Please copy the listing below word for word, leaving out the pictures.
(begin)
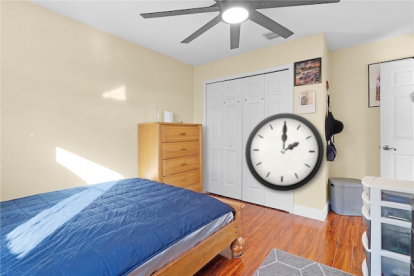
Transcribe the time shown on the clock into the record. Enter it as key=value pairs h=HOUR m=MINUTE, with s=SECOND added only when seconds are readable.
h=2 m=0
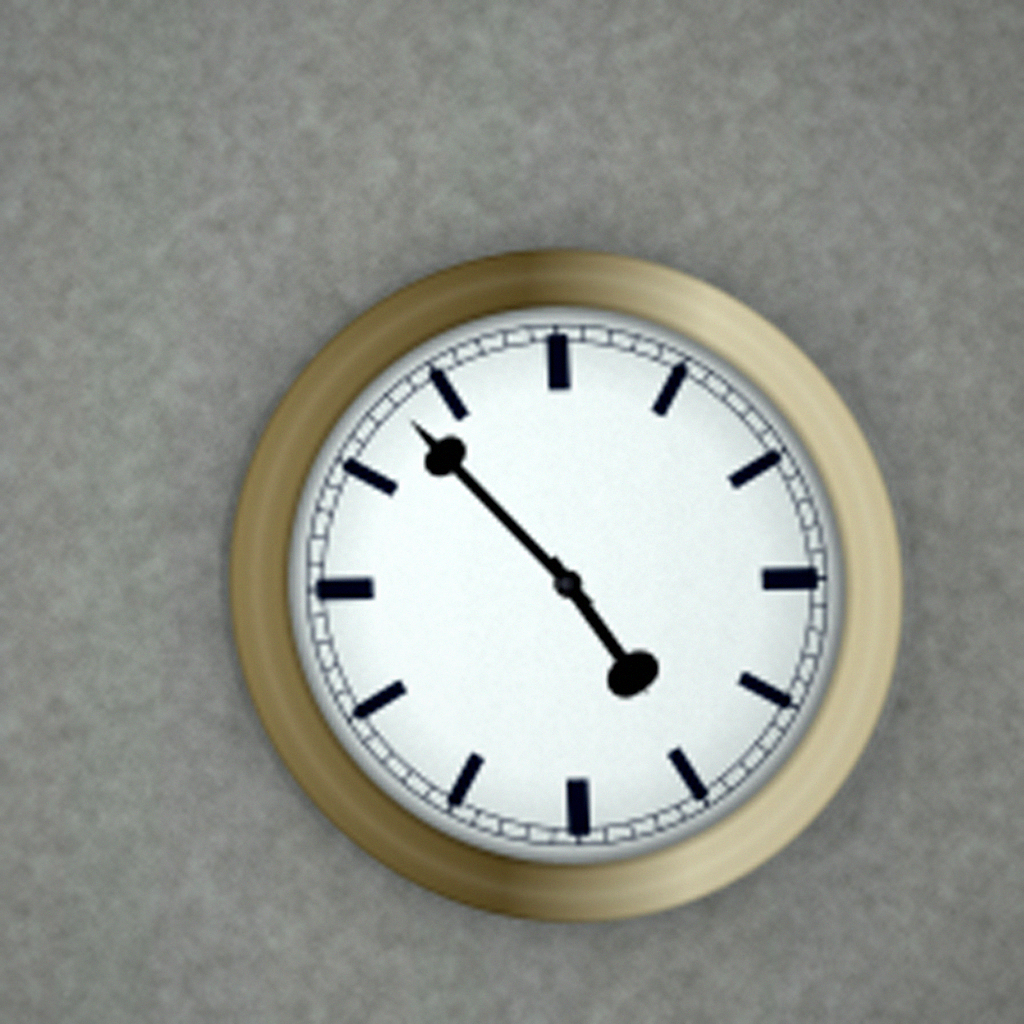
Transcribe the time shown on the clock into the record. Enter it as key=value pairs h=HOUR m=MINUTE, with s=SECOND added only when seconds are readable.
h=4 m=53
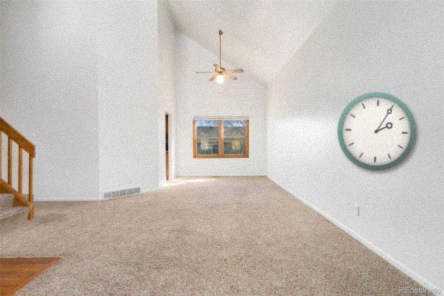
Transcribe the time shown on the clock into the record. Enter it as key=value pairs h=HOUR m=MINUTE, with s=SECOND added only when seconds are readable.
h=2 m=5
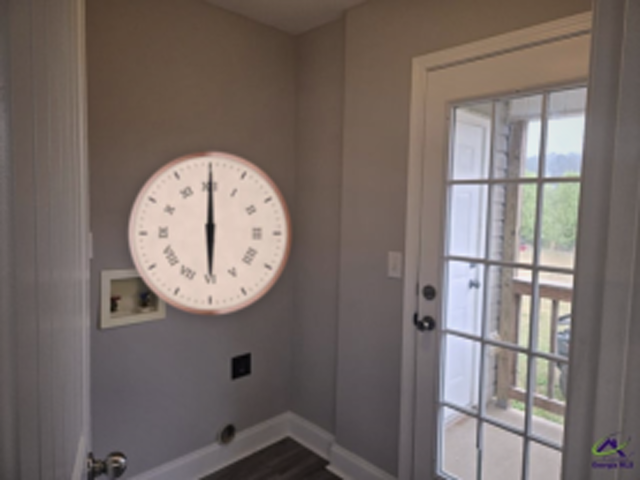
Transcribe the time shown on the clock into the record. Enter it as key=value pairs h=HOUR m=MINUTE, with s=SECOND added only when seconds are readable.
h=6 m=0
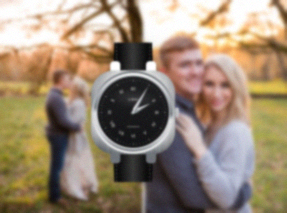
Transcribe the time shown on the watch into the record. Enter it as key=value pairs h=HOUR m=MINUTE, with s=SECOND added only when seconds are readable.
(end)
**SOLUTION FOR THIS EXERCISE**:
Transcribe the time shown on the clock into the record. Enter it as key=value pairs h=HOUR m=MINUTE, with s=SECOND added only when seconds are readable.
h=2 m=0
Transcribe the time shown on the clock into the record. Enter it as key=value pairs h=HOUR m=MINUTE, with s=SECOND added only when seconds are readable.
h=4 m=53
Transcribe the time shown on the clock into the record. Enter it as key=value pairs h=HOUR m=MINUTE, with s=SECOND added only when seconds are readable.
h=2 m=5
Transcribe the time shown on the clock into the record. Enter it as key=value pairs h=HOUR m=MINUTE, with s=SECOND added only when seconds are readable.
h=6 m=0
Transcribe the time shown on the watch into the record. Enter it as key=value pairs h=HOUR m=MINUTE, with s=SECOND added only when seconds are readable.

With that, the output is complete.